TUNISIE
05/02/2019 17h:44 CET

L'enfer vécu par les enfants à l' "école" coranique de Regueb décrit par l'INLTP

Nourriture pourrie, privation de sommeil, coups de cravache...

La présidente de l’Instance nationale de lutte contre la traite des personnes (INLTP), Raoudha Laabidi, a appelé mardi l’État à lutter contre les associations coraniques en infraction à la loi.

Intervenant lors d’une conférence de presse tenue au siège de l’Instance consacrée au sujet de “l’école coranique” de Regueb, Laabidi a revendiqué une vérification des activités de toutes les associations créées sous le nom des associations caritatives, et dont le nombre est de l’ordre de 1130 associations. Beaucoup d’infractions existent certainement, et sont qualifiées de dangereuses, a-t-elle estimé.

Laabidi a souligné l’impératif d’accroitre les efforts afin de relever les différentes infractions perpétrées contre des enfants dont celles pratiquées à l’encontre des enfants de l’ ”école” de la délégation de Regueb (gouvernorat de Sidi Bouzid).

Des enfants, a-t-elle rappelé ont été victimes de maltraitance et de pratiques inhumaines provoquant des maladies physiques et psychologiques.

Les 42 enfants de “l’école coranique” de Regueb sont âgées entre 10 et 17 ans, a signalé Laabidi. Parmi eux l’on retrouve 1 enfant âgé de 10 ans, 6 enfants de 12 ans, 3 enfants de 13 ans, 12 enfants de 14 ans, 11 enfants de 15 ans, 5 enfants de 16 ans et 4 de 17 ans, a-t-elle précisé.

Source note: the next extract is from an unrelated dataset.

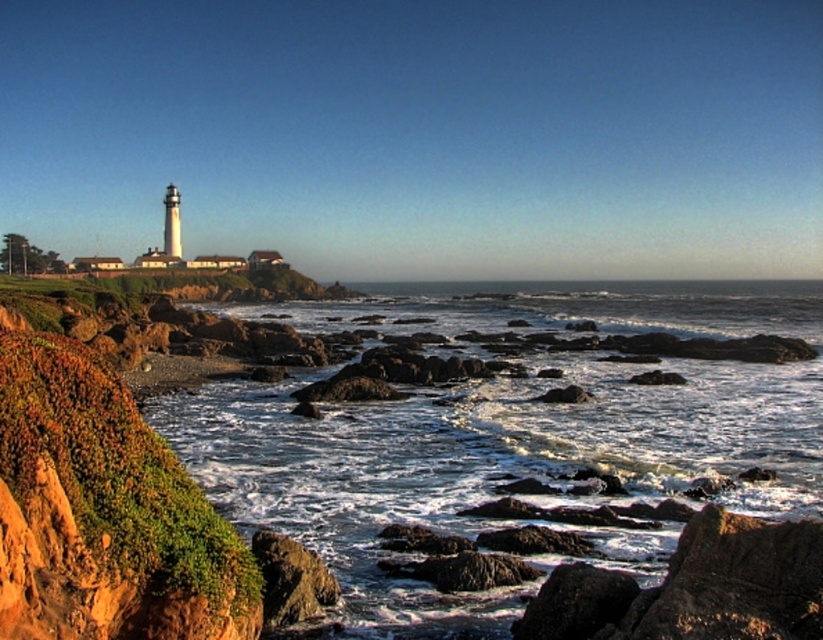
You are a hiker standing at the base of the lighthouse on the grassy hill. You spot a rustic rock cliff at left located at point (103, 509). If you walk straight ahead from your current position, will you reach the rustic rock cliff at left before the ocean?

The rustic rock cliff at left is located at point (103, 509), which is to the left side of the scene. Since the ocean is at the far end of the scene beyond the lighthouse and the buildings, walking straight ahead from the lighthouse would lead towards the ocean first before reaching the rustic rock cliff at left. Therefore, you would reach the ocean before the rustic rock cliff at left.

You are a photographer planning to capture the rugged coastal landscape. You notice the white frothy water at lower center and the rusty rock at lower left. Which of these two features is wider when viewed from your current position?

The white frothy water at lower center is wider than the rusty rock at lower left.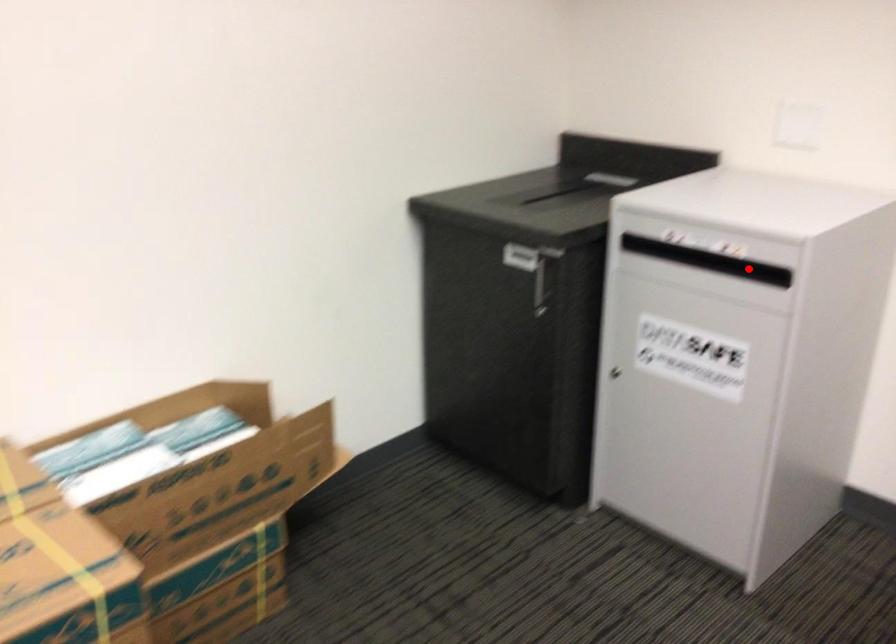
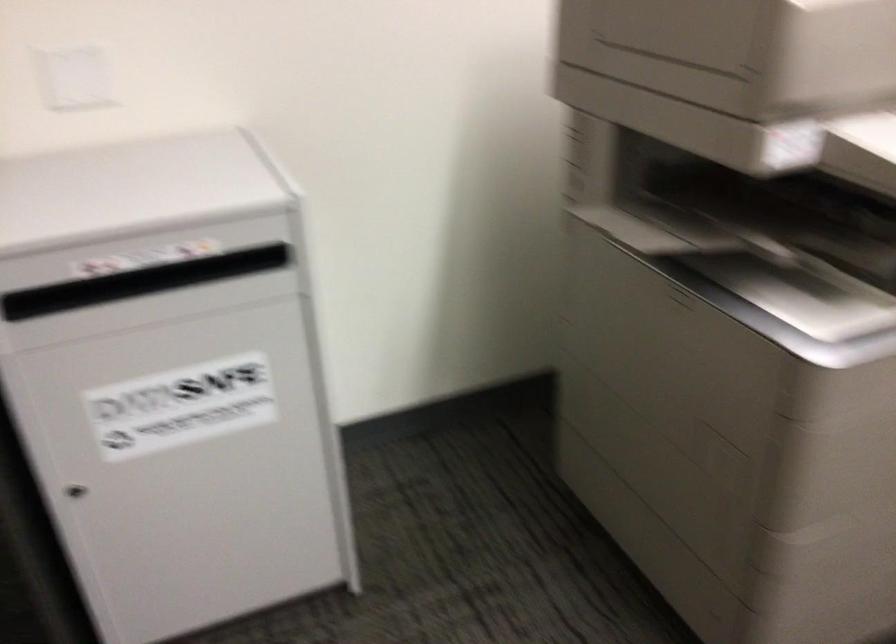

Deux d’entre eux ont été victimes de viols répétitifs a encore affirmé Laabidi rappelant que les enfants ont été contraints de manger de la nourriture pourrie, privés de sommeil et étaient brutalisés: “Certains d’entre eux ont même été frappés à coups de cravache et de tuyau d’arrosage” a-t-elle décrit. Ils sont aussi victimes de maladies: “Certains cas nécessitent même l’hospitalisation et sont difficilement récupérables” a fustigé Raoudha Laabidi.

Ces enfants maltraités sont dans l’ignorance totale et ne connaissent que des récits coraniques a-t-elle ajouté.

Ils étaient également exploités dans des travaux de bâtiment et de cueillette des olives, a noté Laabidi.

Ces enfants ont été hébergés dans un des centres intégrés de la jeunesse et de l’enfance et un soin adéquat leur a été offert par nombre d’experts, a assuré la présidente de l’Instance nationale de lutte contre la traite des personnes.

L’affaire de l’ ”école” de Regueb a éclaté après la diffusion par la chaine El Hiwar Ettounsi d’un reportage sur une ”école” coranique anarchique ouverte dans la délégation de Regueb où séjournaient 42 enfants âgés entre 10 et 18 ans et 27 adultes âgés entre 18 et 35 ans partageant le même internat sans les moindres conditions de sécurité et d’hygiène. 

Ces derniers ont été victimes de maltraitance et d’exploitation dans des travaux agricoles et de bâtiment, déplore un communiqué du ministère de l’Intérieur. 

Ils seraient, également, endoctrinés puisqu’on y inculque des idées et des pratiques extrémistes.

À la suite de cette affaire, dans la soirée du lundi, le chef du gouvernement a décidé de limoger le gouverneur de Sidi Bouzid ainsi que le délégué de Regueb.